This is a long and very significant conversation between a number of artists and teachers in the States. There's a ton of quotes to pick out but I'll highlight my favorite here, a bombshell about the very school I attended!
- HELEN MOLESWORTH: You’re speaking about a very real part of this current crisis. We are living in a culture where some students get to college and still don’t know how to write, don’t know how to read, much less read critically. And then we have faculty who assign them twenty-five pages of Mille Plateaux and throw up their hands when it doesn’t go well. This is a kind of perverse version of the post-’60s fetish for de-skilling. Values that once seemed germane—like skills in draftsmanship or Cibachrome printing or color theory, as well as conceptual practices that confronted and critiqued traditional artistic skills and craft—have become profoundly perverted as they’ve been put through this corporatized, for-profit model that has no dialectical balance anymore. There is no counterweight.
FRANCES STARK: I was talking about undergrads, by the way. One of the main questions is whether there is a distinction between how you teach MFA and how you teach undergraduate. And what happens is that everyone starts to teach undergraduates like they’re graduate students. But that kid can’t even parse an episode of The Simpsons.
HELEN MOLESWORTH: Here’s what’s good. It’s trickling up. [Laughter.]

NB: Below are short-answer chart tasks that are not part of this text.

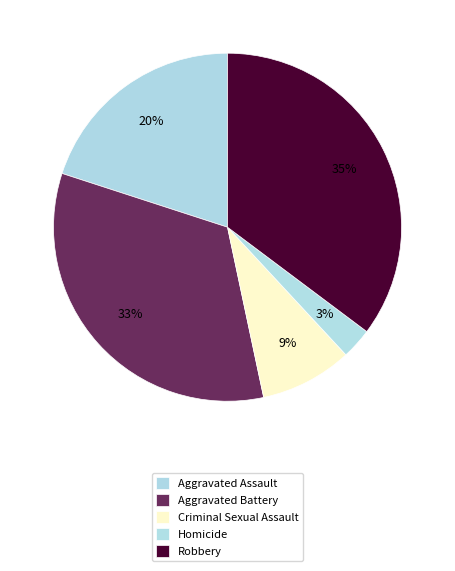

How many segments does this pie chart have?

5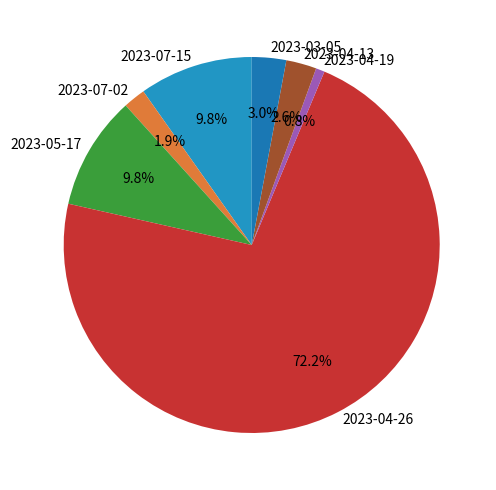

Count the number of slices in the pie.

7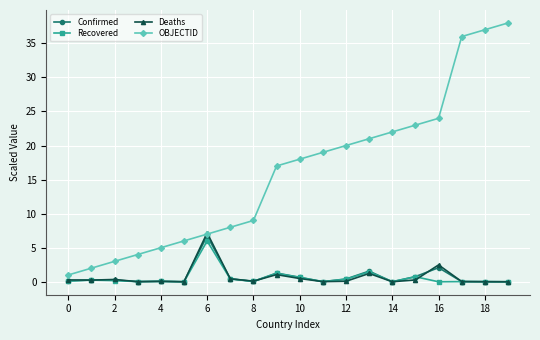

What is the greatest value displayed?

38.0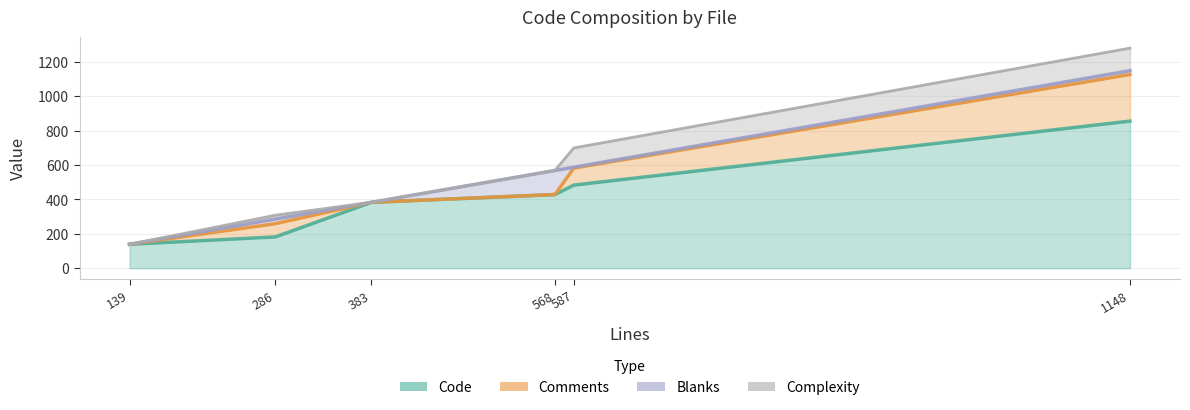

What is the maximum value for Blanks?

140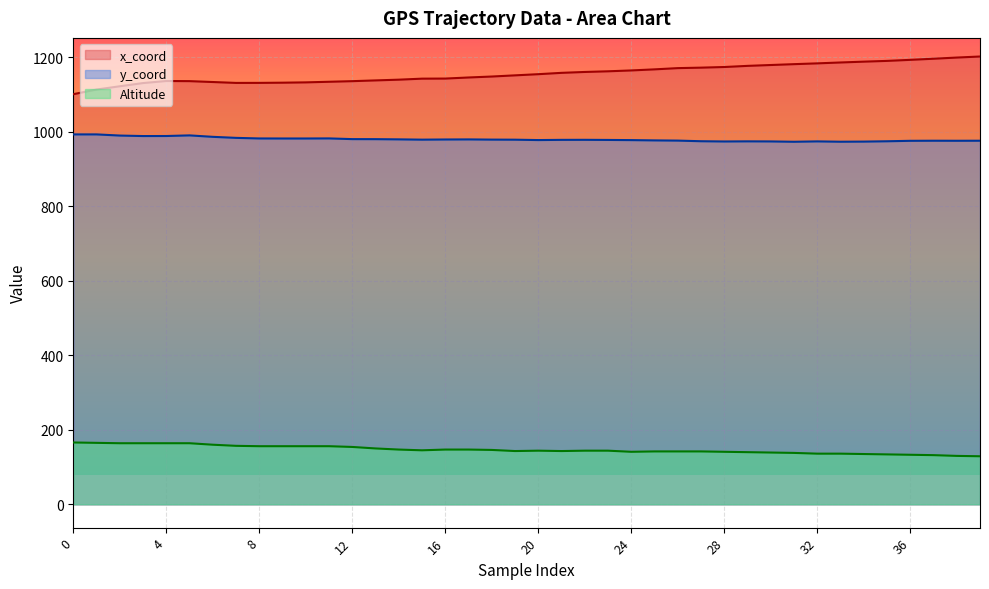

At how many categories does at least one series exceed 903?

40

MIKE ESSL: I have taught at a place where—I mean, I probably shouldn’t say the name of the school, but I can tell you the initials are SVA. [Laughter.] I had a student who just never showed up. There was no medical reason, no explanation. When she did show up, there were just excuses as to why she didn’t do her work. I failed this student. And then I was called into the department chair’s office and I was told, “If you fail this person, she might not come back and we will lose $30,000.”
CHARLIE WHITE: Wow.
MIKE ESSL: And I said, “Well, that sounds like your problem. I’m not changing the grade.” And they gave the student’s mom my cell-phone number. She called me and said, “How dare you fail my daughter,” and I said, “How dare you raise somebody so lazy.” [Laughter.] And I hung up. And I have never been asked back to teach there again.